HUNTINGTON — Doc Holliday last coached at North Carolina State 13 years ago, so any sentimentality of his return is muted by time.
But not erased completely. The eighth-year Marshall coach still speaks fondly of those who played there, such as quarterback Phillip Rivers.
And this week, he named some really good defensive front personnel from his time in Raleigh — Mario Williams, Manny Lawson and John McCargo. “They had three first-rounders on that defensive front, which is what their guys look like this year.”
As the Thundering Herd prepares for the Wolfpack, it will face a defensive front considered one of the very best in the Atlantic Coast Conference. The Herd offensive line will be sternly tested when it takes on N.C. State at 6 p.m. Saturday at Carter-Finley Stadium.
Thundering Herd quarterback Chase Litton offered his endorsement of the Wolfpack front in no uncertain terms.
“They have four guys who will play at the next level, and that’s just on the D-line,” Litton said. “They have a guy who could go top 10 this year, they have a guy who’s probably a first-rounder. It will be the best competition, best situation we’ll face all season, and that’s no disrespect to the other teams we play … They can change a game with just those front four.”
Marshall protected Litton well last week, but didn’t run the ball effectively. If the Wolfpack front four gains the upper hand over the MU line, that presents Litton the extra trouble of facing seven defenders in coverage.
Don’t let N.C. State’s 35-28 loss to South Carolina last week fool you — the defense played well enough to win. The Wolfpack gave up 31 rushing yards, 246 total.
But the Gamecocks scored on a kickoff return to begin the game, and later scored on drives of 51, 40 and 13 yards.
“I thought N.C. State played outstanding on defense,” said Bill Legg, MU’s offensive coordinator. “But there was a couple of blown assignments that allowed for huge plays that, in many cases, were touchdowns.”
Indeed, the Gamecocks scored on pass plays of 34 and 39 yards, with a 26-yard pass setting up another touchdown.

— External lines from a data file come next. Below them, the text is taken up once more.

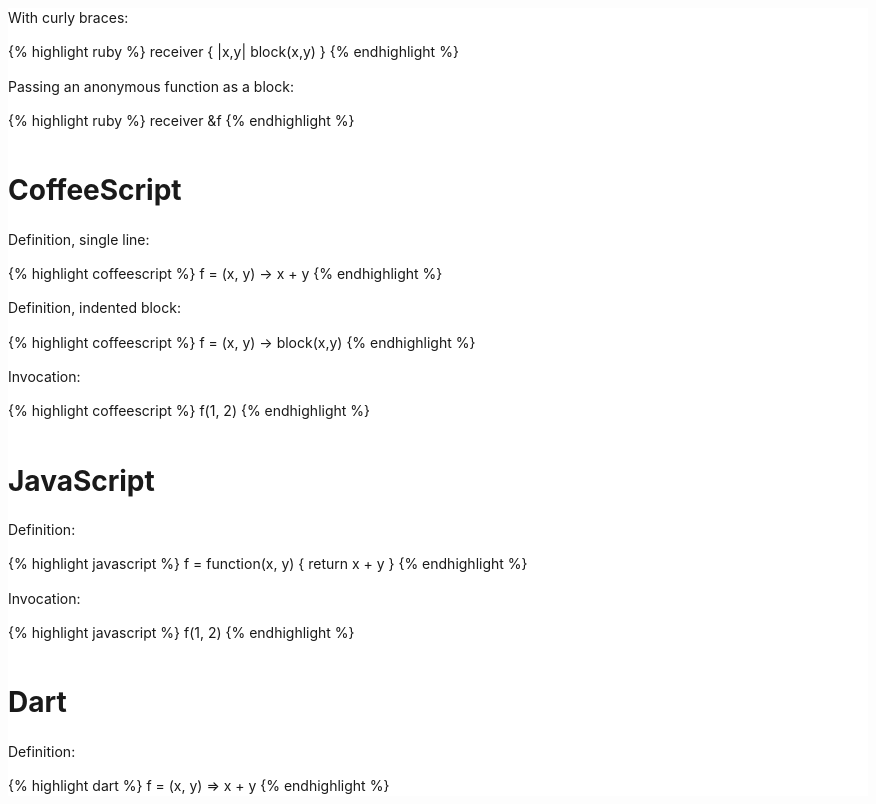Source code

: With curly braces:

{% highlight ruby %}
receiver { |x,y|
  block(x,y)
}
{% endhighlight %}

Passing an anonymous function as a block:

{% highlight ruby %}
receiver &f
{% endhighlight %}

# CoffeeScript

Definition, single line:

{% highlight coffeescript %}
f = (x, y) -> x + y
{% endhighlight %}

Definition, indented block:

{% highlight coffeescript %}
f = (x, y) ->
  block(x,y)
{% endhighlight %}

Invocation:

{% highlight coffeescript %}
f(1, 2)
{% endhighlight %}

# JavaScript

Definition:

{% highlight javascript %}
f = function(x, y) { return x + y }
{% endhighlight %}

Invocation:

{% highlight javascript %}
f(1, 2)
{% endhighlight %}

# Dart

Definition:

{% highlight dart %}
f = (x, y) => x + y
{% endhighlight %}
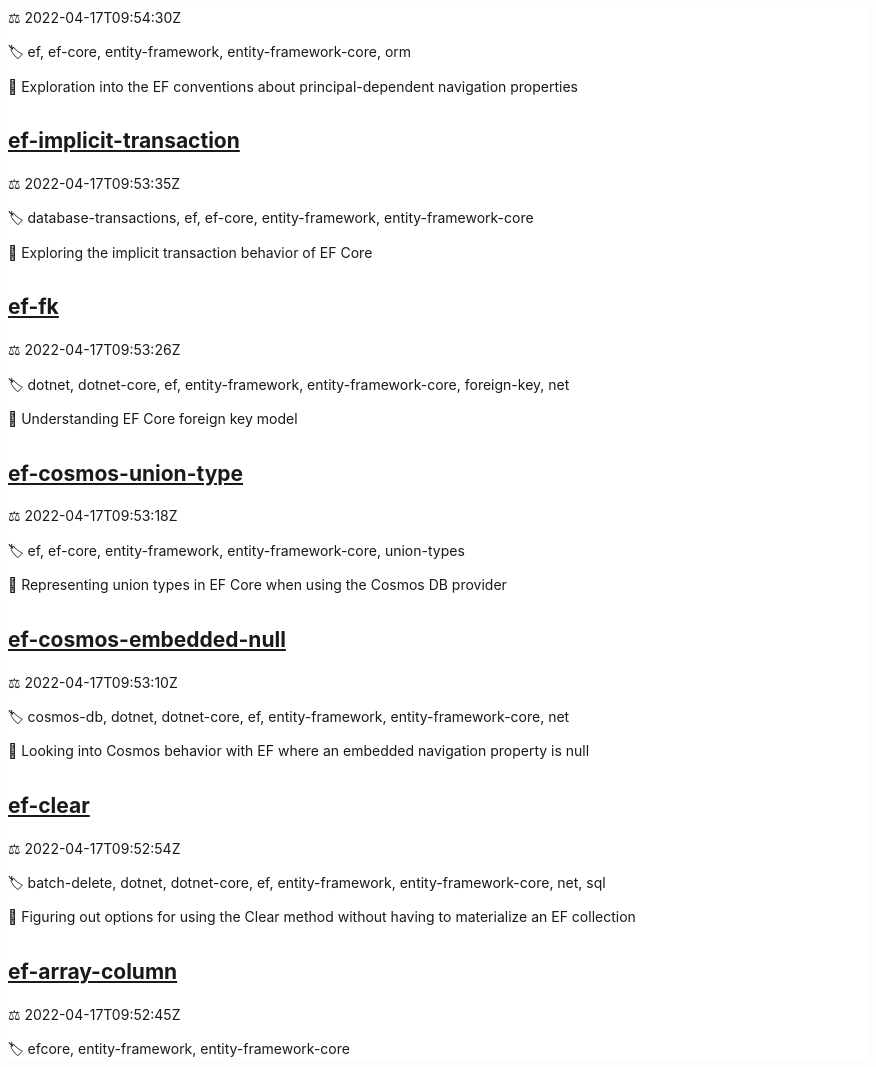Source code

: ⚖️ 2022-04-17T09:54:30Z

🏷 ef, ef-core, entity-framework, entity-framework-core, orm

📒 Exploration into the EF conventions about principal-dependent navigation properties

## [ef-implicit-transaction](https://github.com/TomasHubelbauer/ef-implicit-transaction)

⚖️ 2022-04-17T09:53:35Z

🏷 database-transactions, ef, ef-core, entity-framework, entity-framework-core

📒 Exploring the implicit transaction behavior of EF Core

## [ef-fk](https://github.com/TomasHubelbauer/ef-fk)

⚖️ 2022-04-17T09:53:26Z

🏷 dotnet, dotnet-core, ef, entity-framework, entity-framework-core, foreign-key, net

📒 Understanding EF Core foreign key model

## [ef-cosmos-union-type](https://github.com/TomasHubelbauer/ef-cosmos-union-type)

⚖️ 2022-04-17T09:53:18Z

🏷 ef, ef-core, entity-framework, entity-framework-core, union-types

📒 Representing union types in EF Core when using the Cosmos DB provider

## [ef-cosmos-embedded-null](https://github.com/TomasHubelbauer/ef-cosmos-embedded-null)

⚖️ 2022-04-17T09:53:10Z

🏷 cosmos-db, dotnet, dotnet-core, ef, entity-framework, entity-framework-core, net

📒 Looking into Cosmos behavior with EF where an embedded navigation property is null

## [ef-clear](https://github.com/TomasHubelbauer/ef-clear)

⚖️ 2022-04-17T09:52:54Z

🏷 batch-delete, dotnet, dotnet-core, ef, entity-framework, entity-framework-core, net, sql

📒 Figuring out options for using the Clear method without having to materialize an EF collection

## [ef-array-column](https://github.com/TomasHubelbauer/ef-array-column)

⚖️ 2022-04-17T09:52:45Z

🏷 efcore, entity-framework, entity-framework-core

The Gamecocks’ last five possessions ended in two punts, an interception and two more punts.
“The quarterback from South Carolina ran around a couple of times and found a man open, extended the play,” Legg said. “You take four or five or six plays out of that game, and you’d think N.C. State had a great game defensively.”
The marquee instigator on the Wolfpack line is No. 9, Bradley Chubb. Big for a defensive end at 6-foot-4, 275 pounds, he is called one of the “best combinations of pass-rusher and run defender in the country” by Pro Football Focus. NFL Draft Scout lists him as the top senior at the position.
He had five tackles, one for a loss, and a pass breakup last week. His 22 tackles for loss last year was the second-best mark in school history, only behind Williams — remember, Williams was the top overall pick in the 2006 NFL draft.
Chubb is a senior, along with end Kentavius Street, nose tackle B.J. Hill and tackle Justin Jones. NFL Draft Scout calls Street a fourth- to fifth-round pick, with Hill and Jones possibly sneaking into the seventh round.
Street, Hill and Jones aren’t small — 287, 315 and 312 pounds, respectively. But Legg isn’t as worried about the size of these guys as he is about their athleticism.
“To be honest, Miami’s defense was pretty thick, for the most part,” Legg said. “Where you see probably more of a difference is the quickness, the twitch, just the athleticism.
“Their No. 9 [Chubb] is a little bigger, but he’s also a little more athletic.”
So what has Litton seen from these guys on the video?
“What haven’t I seen?” he said. “Their two guys just like to bull-rush you, close the pocket, and their ends can get so fast upfield, the pocket will collapse on you within seconds.”